Unlike robots, dogs have natural emotions to express – reacting, for example, when someone enters the room. They watch their owners’ behaviour and act accordingly.
Dogs are interested in any sudden changes in their environment – such as new objects needing to be investigated.
And they’re good at sensing trouble.
“She’s going to use a device to play back human cry… Look at the dog: it’s watching… kiss… another kiss… jumps, emotions, very heavy, expressed emotions… vocalisation… That’s an alarming signal… And then – approaching the stranger, because she didn’t do anything – and she’s supposed to help!”
“There will always be a difference between dogs and robots, because they have different functions, so robots are probably more useful for helping people in very special situations, where there is some reliance on verbal communication and information exchange – this is not possible with dogs. And dogs will still have this ability to please humans in a very social way, and they are, of course, living beings that have their special own world which people enjoy and I really hope that they will enjoy it in the future as well.”

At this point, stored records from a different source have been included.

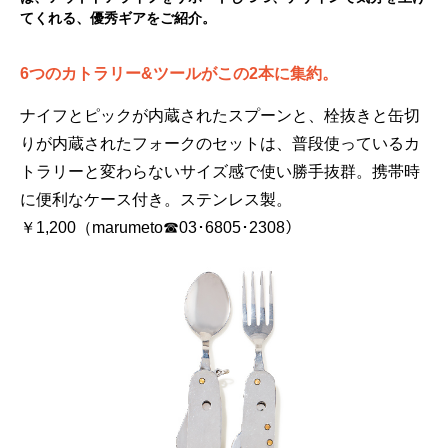
てくれる、優秀ギアをご紹介。
6つのカトラリー&ツールがこの2本に集約。
ナイフとピックが内蔵されたスプーンと、栓抜きと缶切
りが内蔵されたフォークのセットは、普段使っているカ
トラリーと変わらないサイズ感で使い勝手抜群。携帯時
に便利なケース付き。ステンレス製。
￥1,200（marumeto☎03･6805･2308）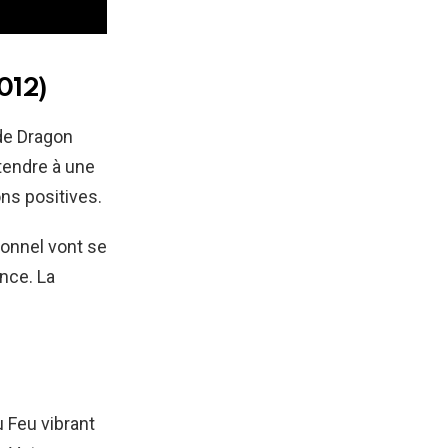
012)
de Dragon
tendre à une
ns positives.
onnel vont se
nce. La
 Feu vibrant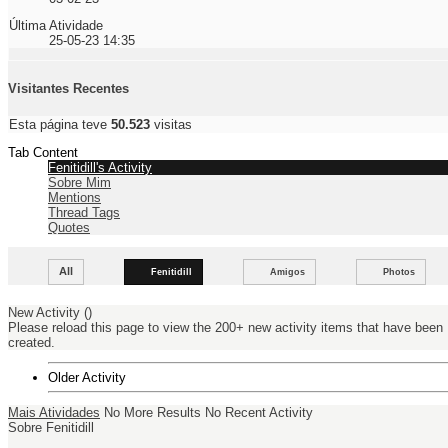
Última Atividade
25-05-23
14:35
Visitantes Recentes
Esta página teve
50.523
visitas
Tab Content
Fenitidill's Activity
Sobre Mim
Mentions
Thread Tags
Quotes
All
Fenitidill
Amigos
Photos
New Activity (
)
Please reload this page to view the 200+ new activity items that have been
created.
Older Activity
Mais Atividades
No More Results
No Recent Activity
Sobre Fenitidill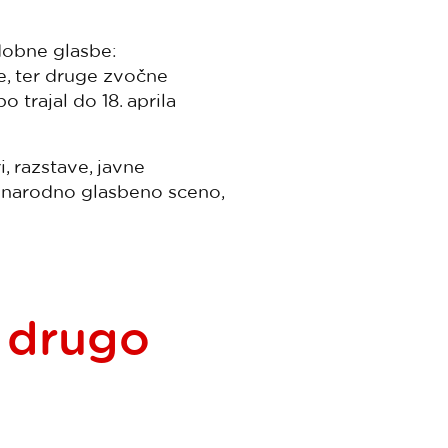
odobne glasbe:
e, ter druge zvočne
o trajal do 18. aprila
i, razstave, javne
ednarodno glasbeno sceno,
d drugo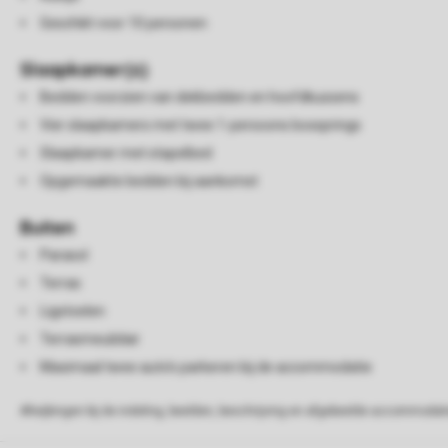
Geschikt voor 10 personen
Slaapkamer(s)
Bedden voorzien van dekbedden en hoofdkussens
Vier slaapkamers met twee 1-persoons boxsprings
Slaapkamer met stapelbed
Opgemaakte bedden bij aankomst
Buiten
Parasol
Terras
Ligstoelen
Terrasmeubilair
Maximaal twee auto's parkeren bij de accommodatie
Afwijkingen bij de indeling, beelden, beschrijving en afgebeelde accommodati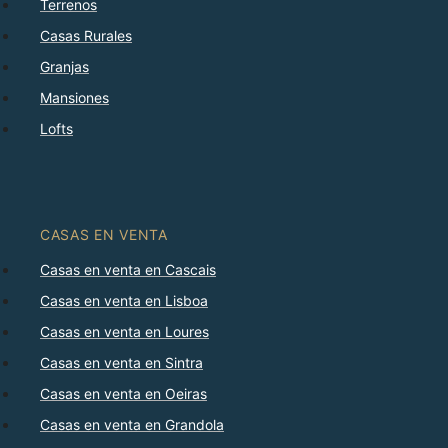
Terrenos
Casas Rurales
Granjas
Mansiones
Lofts
CASAS EN VENTA
Casas en venta en Cascais
Casas en venta en Lisboa
Casas en venta en Loures
Casas en venta en Sintra
Casas en venta en Oeiras
Casas en venta en Grandola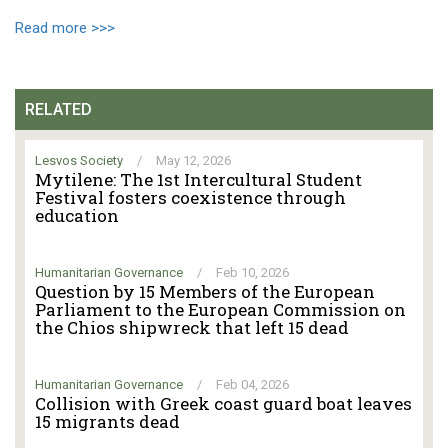
Read more >>>
RELATED
Lesvos Society
/
May 12, 2026
Mytilene: The 1st Intercultural Student
Festival fosters coexistence through
education
Humanitarian Governance
/
Feb 10, 2026
Question by 15 Members of the European
Parliament to the European Commission on
the Chios shipwreck that left 15 dead
Humanitarian Governance
/
Feb 04, 2026
Collision with Greek coast guard boat leaves
15 migrants dead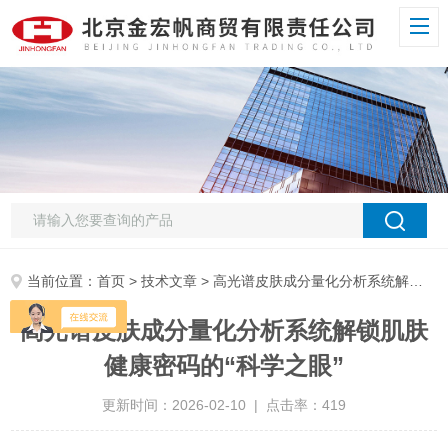
当前位置：
首页
>
技术文章
> 高光谱皮肤成分量化分析系统解锁肌肤健康密码的“科学之眼”
高光谱皮肤成分量化分析系统解锁肌肤
健康密码的“科学之眼”
更新时间：2026-02-10 | 点击率：419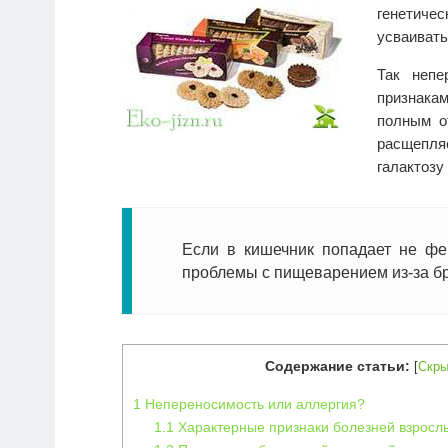
генетиче
усваивать
Так непе
признака
полным о
расщепля
галактозу 
Если в кишечник попадает не фе
проблемы с пищеварением из-за б
Содержание статьи:
[
Скры
1
Непереносимость или аллергия?
1.1
Характерные признаки болезней взросл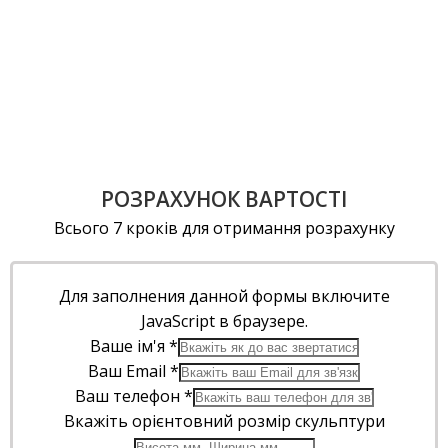
РОЗРАХУНОК ВАРТОСТІ
Всього 7 кроків для отримання розрахунку
Для заполнения данной формы включите
JavaScript в браузере.
Ваше ім'я
*
Ваш Email
*
Ваш телефон
*
Вкажіть орієнтовний розмір скульптури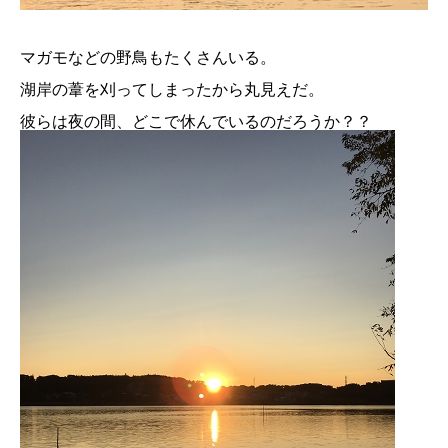
マガモなどの野鳥もたくさんいる。
湖岸の葦を刈ってしまったから丸見えだ。
彼らは夜の間、どこで休んでいるのだろうか？？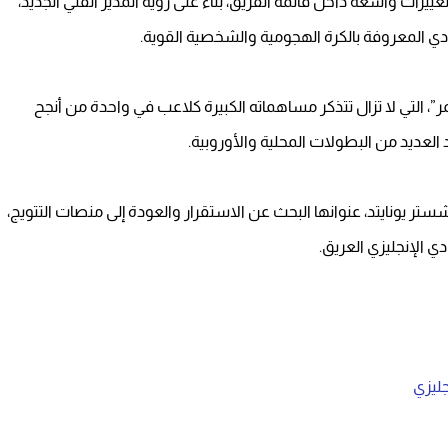
غييرات واسعة داخل قائمة الفريق، بناءً على رؤية المدير الفني الجديد،
دي المعروفة بالكرة الهجومية والشخصية القوية.
، التي لا تزال تتذكر مساهماته الكبيرة كلاعب في واحدة من أنجح
العديد من البطولات المحلية والأوروبية.
تر يونايتد، عنوانها البحث عن الاستقرار والعودة إلى منصات التتويج،
ي الإنجليزي العريق.
جليزي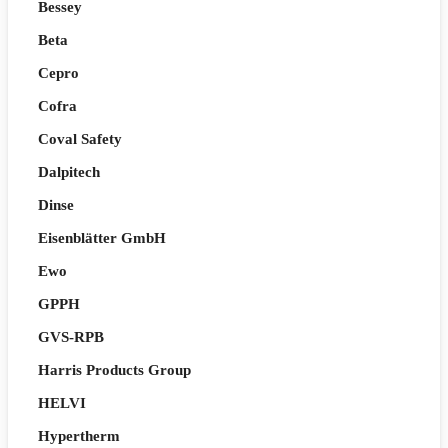
Bessey
Beta
Cepro
Cofra
Coval Safety
Dalpitech
Dinse
Eisenblätter GmbH
Ewo
GPPH
GVS-RPB
Harris Products Group
HELVI
Hypertherm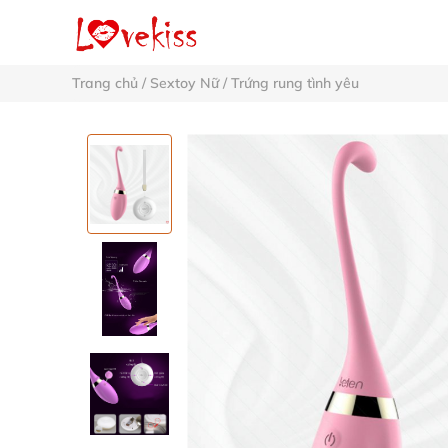
Trang chủ
/
Sextoy Nữ
/
Trứng rung tình yêu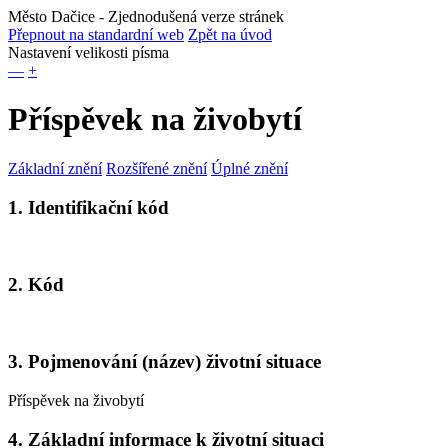
Město Dačice
- Zjednodušená verze stránek
Přepnout na standardní web
Zpět na úvod
Nastavení velikosti písma
—
+
Příspěvek na živobytí
Základní znění
Rozšířené znění
Úplné znění
1. Identifikační kód
2. Kód
3. Pojmenování (název) životní situace
Příspěvek na živobytí
4. Základní informace k životní situaci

So, robots are not set to replace our pets. But how close can they come to simulating real emotions?
Let’s visit Heriot Watt University in Edinburgh to meet SARAH – a virtual character with an impressive capacity for seeing, talking and moving around.
“SARAH is basically a Social Agent Robot to Aid Humans, so SARAH is supposed to perform some tasks which are useful to the users in the lab – for example, carry the phone to the user.”
Just like Pioneer, the robot we met earlier, SARAH navigates following ceiling patterns.
But her “mind” can also be transferred to a range of different mechanical incarnations, present in different parts of the building – after all, her personality is just a software programme.
“We came up with this concept of migration: what it does is actually migrates the mind of the artificial companion to a different embodiment. So, for example, robot mind can migrate to a handheld device, which the user can carry around and walk everywhere, and then the character again can migrate from the handheld device to a graphical character on the screen”.
Represented by an image on a flatscreen TV, SARAH can recognize a person in front of her and answer questions sent by SMS.
“We are also looking at creating and modelling a mind to be as plausible to human behaviour as possible. So we’re looking at different memory mechanisms that are useful in human – for example, generalisation and retrieval mechanisms that will help SARAH to remember the users and their preferences, and it adapts its interaction to help them better”.
And, what’s more, she says it with a smile.